— Data for processing —
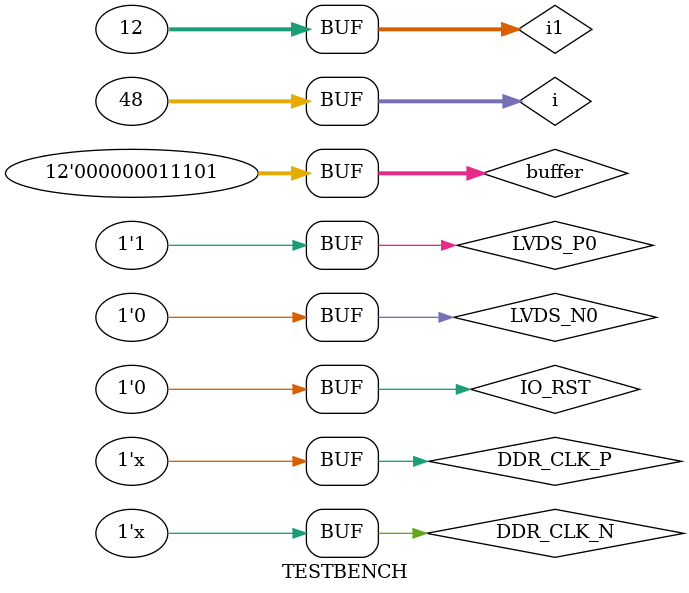
<source format=v>
`timescale 1ns / 1ps


module TESTBENCH();
  wire [9:0]ADDRESS;
  wire CLK;
  wire [15:0]DATA_WORD;
  reg DDR_CLK_N;
  reg DDR_CLK_P;
  reg IO_RST;
  reg LVDS_N0;
  reg LVDS_P0;
  wire WRITE_EN;


Acquisition_module_wrapper TEST
   (ADDRESS,
    CLK,
    DATA_WORD,
    DDR_CLK_N,
    DDR_CLK_P,
    IO_RST,
    LVDS_N0,
    LVDS_P0,
    WRITE_EN);

integer i,i1;
reg [11:0]buffer;
parameter SOL = 48'hFFF_000_000_800;
parameter SOF = 48'hFFF_000_000_9D0;
parameter EOL = 48'hFFF_000_000_AB0;
parameter EOF = 48'hFFF_000_000_B60;
parameter TP = 12'hA5B;

    
initial
begin
    #1000 DDR_CLK_N = 0;
       DDR_CLK_P = 1;
       LVDS_P0 = 0;
       LVDS_N0 = ~LVDS_P0;
       IO_RST = 1;
    #20 IO_RST = 0;

    
    for(i=0; i<100; i=i+1)
    begin
        #5  LVDS_P0 = 1;
            LVDS_N0 = ~LVDS_P0;
    end
    
    for(i=0; i<5; i=i+1)
    begin
        for(i1=0; i1<12; i1=i1+1)
        begin
        #5  LVDS_P0 = TP[i1];
            LVDS_N0 = ~LVDS_P0;
        end
    end
    for(i=0; i<12; i=i+1)
    begin
        #5  LVDS_P0 = 1;
            LVDS_N0 = ~LVDS_P0;
    end
    for(i=0; i<=47; i=i+1)
    begin
        #5  LVDS_P0 = SOF[i];
            LVDS_N0 = ~LVDS_P0;
    end
    
    for(i=0; i<30; i=i+1)
    begin
        buffer = i;
        for(i1=0; i1<12; i1=i1+1)
        begin
            #5  LVDS_P0 = buffer[i1];
                LVDS_N0 = ~LVDS_P0;
        end
    end
    
    for(i=0; i<48; i=i+1)
    begin
        #5  LVDS_P0 = EOL[i];
            LVDS_N0 = ~LVDS_P0;
    end
    
    for(i=0; i<48; i=i+1)
    begin
        #5  LVDS_P0 = 1;
            LVDS_N0 = ~LVDS_P0;
    end
    
    for(i=0; i<5; i=i+1)
    begin
        for(i1=0; i1<12; i1=i1+1)
        begin
        #5  LVDS_P0 = TP[i1];
            LVDS_N0 = ~LVDS_P0;
        end
    end
    for(i=0; i<12; i=i+1)
    begin
        #5  LVDS_P0 = 1;
            LVDS_N0 = ~LVDS_P0;
    end
    for(i=0; i<=47; i=i+1)
    begin
        #5  LVDS_P0 = SOL[i];
            LVDS_N0 = ~LVDS_P0;
    end
    
    for(i=0; i<30; i=i+1)
    begin
        buffer = i;
        for(i1=0; i1<12; i1=i1+1)
        begin
            #5  LVDS_P0 = buffer[i1];
                LVDS_N0 = ~LVDS_P0;
        end
    end
    
    for(i=0; i<48; i=i+1)
    begin
        #5  LVDS_P0 = EOF[i];
            LVDS_N0 = ~LVDS_P0;
    end
    
end 
always 
begin 
    #5 DDR_CLK_N = ~DDR_CLK_N;
       DDR_CLK_P = ~DDR_CLK_P; 
end
endmodule

</source>
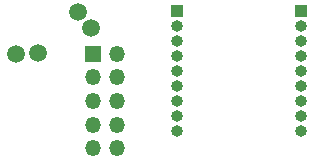
<source format=gbr>
G04 #@! TF.GenerationSoftware,KiCad,Pcbnew,5.1.6-c6e7f7d~87~ubuntu20.04.1*
G04 #@! TF.CreationDate,2020-09-27T08:22:00+02:00*
G04 #@! TF.ProjectId,reductionPiece,72656475-6374-4696-9f6e-50696563652e,rev?*
G04 #@! TF.SameCoordinates,Original*
G04 #@! TF.FileFunction,Copper,L2,Bot*
G04 #@! TF.FilePolarity,Positive*
%FSLAX46Y46*%
G04 Gerber Fmt 4.6, Leading zero omitted, Abs format (unit mm)*
G04 Created by KiCad (PCBNEW 5.1.6-c6e7f7d~87~ubuntu20.04.1) date 2020-09-27 08:22:00*
%MOMM*%
%LPD*%
G01*
G04 APERTURE LIST*
G04 #@! TA.AperFunction,ComponentPad*
%ADD10R,1.000000X1.000000*%
G04 #@! TD*
G04 #@! TA.AperFunction,ComponentPad*
%ADD11O,1.000000X1.000000*%
G04 #@! TD*
G04 #@! TA.AperFunction,ComponentPad*
%ADD12O,1.350000X1.350000*%
G04 #@! TD*
G04 #@! TA.AperFunction,ComponentPad*
%ADD13R,1.350000X1.350000*%
G04 #@! TD*
G04 #@! TA.AperFunction,ViaPad*
%ADD14C,1.500000*%
G04 #@! TD*
G04 APERTURE END LIST*
D10*
X169325001Y-45425001D03*
D11*
X169325001Y-46695001D03*
X169325001Y-47965001D03*
X169325001Y-49235001D03*
X169325001Y-50505001D03*
X169325001Y-51775001D03*
X169325001Y-53045001D03*
X169325001Y-54315001D03*
X169325001Y-55585001D03*
X158825001Y-55585001D03*
X158825001Y-54315001D03*
X158825001Y-53045001D03*
X158825001Y-51775001D03*
X158825001Y-50505001D03*
X158825001Y-49235001D03*
X158825001Y-47965001D03*
X158825001Y-46695001D03*
D10*
X158825001Y-45425001D03*
D12*
X153750000Y-57000000D03*
X151750000Y-57000000D03*
X153750000Y-55000000D03*
X151750000Y-55000000D03*
X153750000Y-53000000D03*
X151750000Y-53000000D03*
X153750000Y-51000000D03*
X151750000Y-51000000D03*
X153750000Y-49000000D03*
D13*
X151750000Y-49000000D03*
D14*
X145250000Y-49000000D03*
X150500000Y-45500000D03*
X147061924Y-48938076D03*
X151534491Y-46849025D03*
M02*

</source>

— Aim of the exercise —
Taking the line that contains "X151750000Y-53000000D03*" as the starting point, copy every line through the end of the listing exactly, and write nothing further.

— Result of this task —
X151750000Y-53000000D03*
X153750000Y-51000000D03*
X151750000Y-51000000D03*
X153750000Y-49000000D03*
D13*
X151750000Y-49000000D03*
D14*
X145250000Y-49000000D03*
X150500000Y-45500000D03*
X147061924Y-48938076D03*
X151534491Y-46849025D03*
M02*

</source>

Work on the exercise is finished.